You've successfully sold me on the Aristotelian-Thomistic account of physical laws, but I'm still lost as to why there cannot exist a multiplicity of unactualized actualizers that might govern different parts of the universe in the here and now. For example, one unactualized actualizer might actualize gravity; another would actualize electromagnetism; a third would actualize the strong force; and a final would actualize the weak force. These four would together actualize the whole of the universe, without one being supreme over the others. This multiplicity of unactualized actualizers could not properly be called God, since they only govern a particular domain of the universe. I know that such a philosophy is unprovable, but I don't see how it is impossible.
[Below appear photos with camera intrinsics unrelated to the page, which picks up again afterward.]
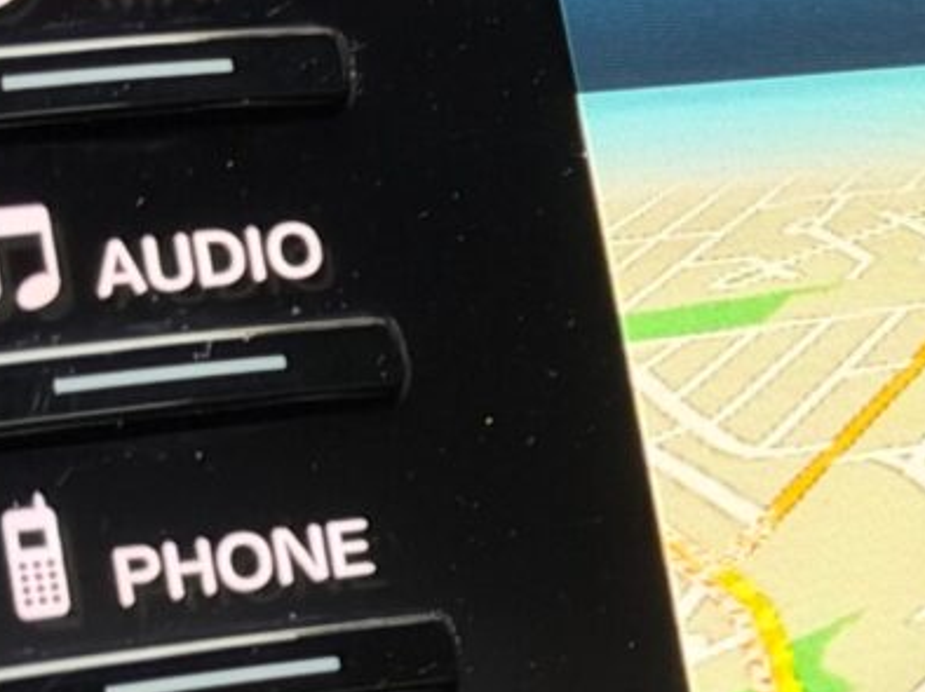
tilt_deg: -18.5
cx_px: 1883
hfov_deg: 9.5
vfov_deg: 7.6
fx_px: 5208
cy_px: 317
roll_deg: -6.0
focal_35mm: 195
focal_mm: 6.93
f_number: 1.8
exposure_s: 1/60
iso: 200
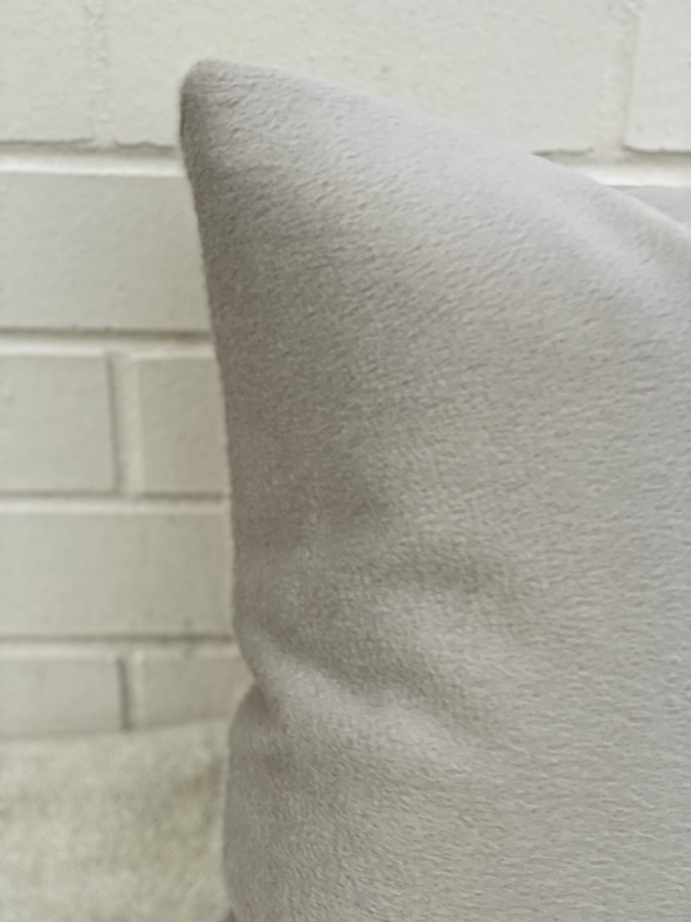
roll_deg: -1.1
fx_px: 1384
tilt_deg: -24.9
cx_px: 346
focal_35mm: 52
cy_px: 461
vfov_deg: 36.8
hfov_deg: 28.0
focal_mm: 6
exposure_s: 1/120
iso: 200
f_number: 2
Aquinas writes that God cannot be constituted of multiple parts because to say that would be to say that some parts are only potential while other parts are actual. The unactualized actualizer cannot be actualized in any way, so it cannot be a composite of parts. That being said, I think my theoretical solution resolves this by postulating multiple uncaused causes which are not the same because they only have influence over a particular domain.
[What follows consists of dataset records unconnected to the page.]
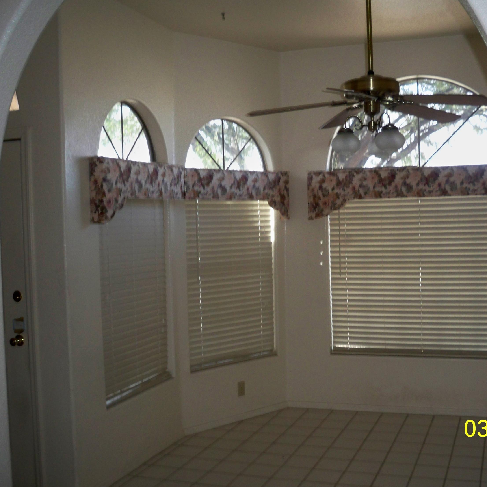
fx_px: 669
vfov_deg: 40.0
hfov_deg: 39.8
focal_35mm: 42
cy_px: 244
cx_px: 302
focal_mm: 6.3
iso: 200
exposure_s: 1/60
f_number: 3.1
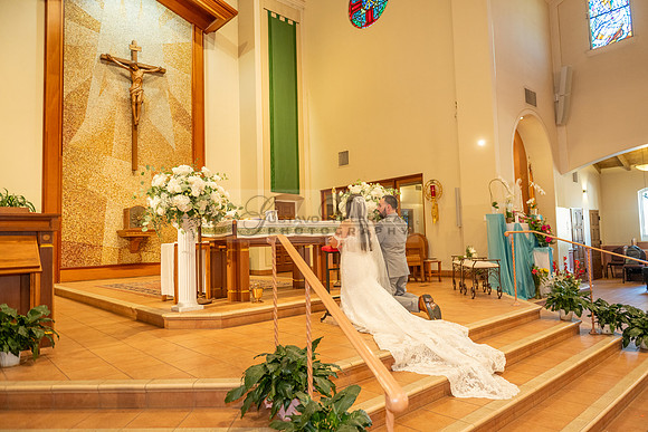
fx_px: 432
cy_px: 216
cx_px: 324
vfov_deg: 53.2
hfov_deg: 73.7
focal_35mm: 24
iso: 1600
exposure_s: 1/160
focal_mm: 24
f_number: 2.8
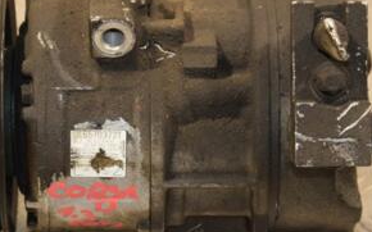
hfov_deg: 10.0
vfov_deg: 6.3
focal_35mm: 209
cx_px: 178
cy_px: 101
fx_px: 2118
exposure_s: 1/100
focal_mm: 66
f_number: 5.3
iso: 800
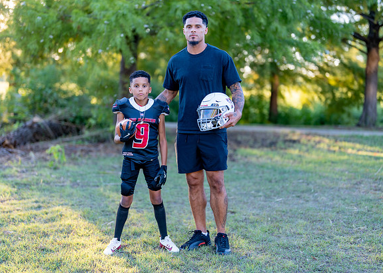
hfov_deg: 33.2
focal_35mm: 59
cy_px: 130
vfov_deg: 24.0
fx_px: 641
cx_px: 185
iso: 100
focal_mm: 50
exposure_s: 1/400
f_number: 1.2
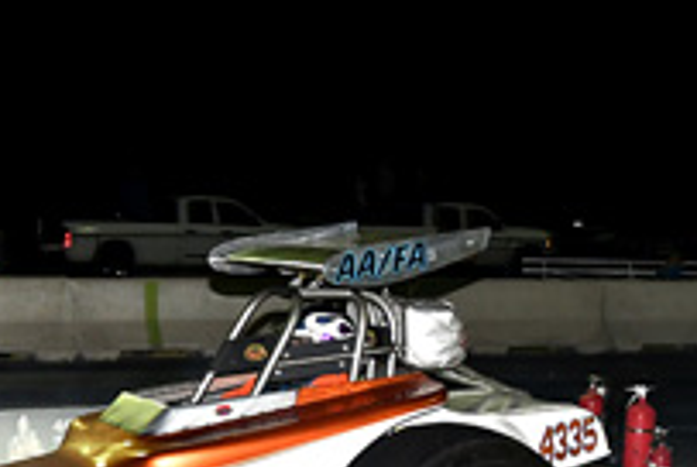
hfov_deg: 33.1
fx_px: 1144
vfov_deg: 21.9
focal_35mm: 59
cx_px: 155
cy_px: 501
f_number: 3.5
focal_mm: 16
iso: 1000
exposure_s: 1/250
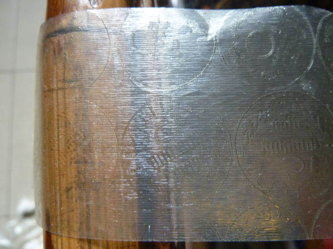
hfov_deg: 69.4
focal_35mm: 25
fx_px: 240
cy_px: 124
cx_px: 166
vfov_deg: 54.9
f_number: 3.3
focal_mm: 4.1
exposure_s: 1/30
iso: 320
Why is god A actually that which governs law X and not law Y? Why is god B actually that which governs law Y and not law X? Your demigods are distinct from each other because each of them is actually operating within one role and potentially within another--in short, they are metaphysically composite, a division of act and potency.

Analagously, four numerically distinct plastic spheres can be delineated from each other because each sphere instatiates certain actualities and stands in potency to the actualities that the other spheres have. If you have two spheres that actualize the same potentials then they would be the same thing. So if there are numerically distinct things the AT proponent would argue that each member stands in potency to the actualities of the other members.

​Aristotle seems to add an extra argument concerning the proliferation of unmoved movers (there seems no reason to limit the number to four, you could have millions of them for every type of motion), that there is no reason to posit their existence when a single unmoved mover can cause the same effect.


12/14/2018 4:49 am  #12

Re: Alternative Solutions to Thomastic Cosmological Argumets

IgnorantSeeker wrote:

Thank you for your reply, but I find that a lot of atheists and scientists treat the laws of physics as if they prescriptive rather than descriptive. Dr. Lawrence Krauss' theory "a universe from nothing" is really "a universe from the law of gravity." It might be annoying to listen to Krauss reassuring everyone that no matter, energy, space, or time is nothing, but I still find his theory disturbing since it does credit the origin of the universe to something immaterial which is not God. 

​I thought Krauss was talking about a universe emerging from a quantum vacuum, something like that. A quantum vacuum is not nothing in the sense of 'absence of being', but is definitely something. Different critics have suggested his idea was just based on equivocation over the meaning of the term nothing.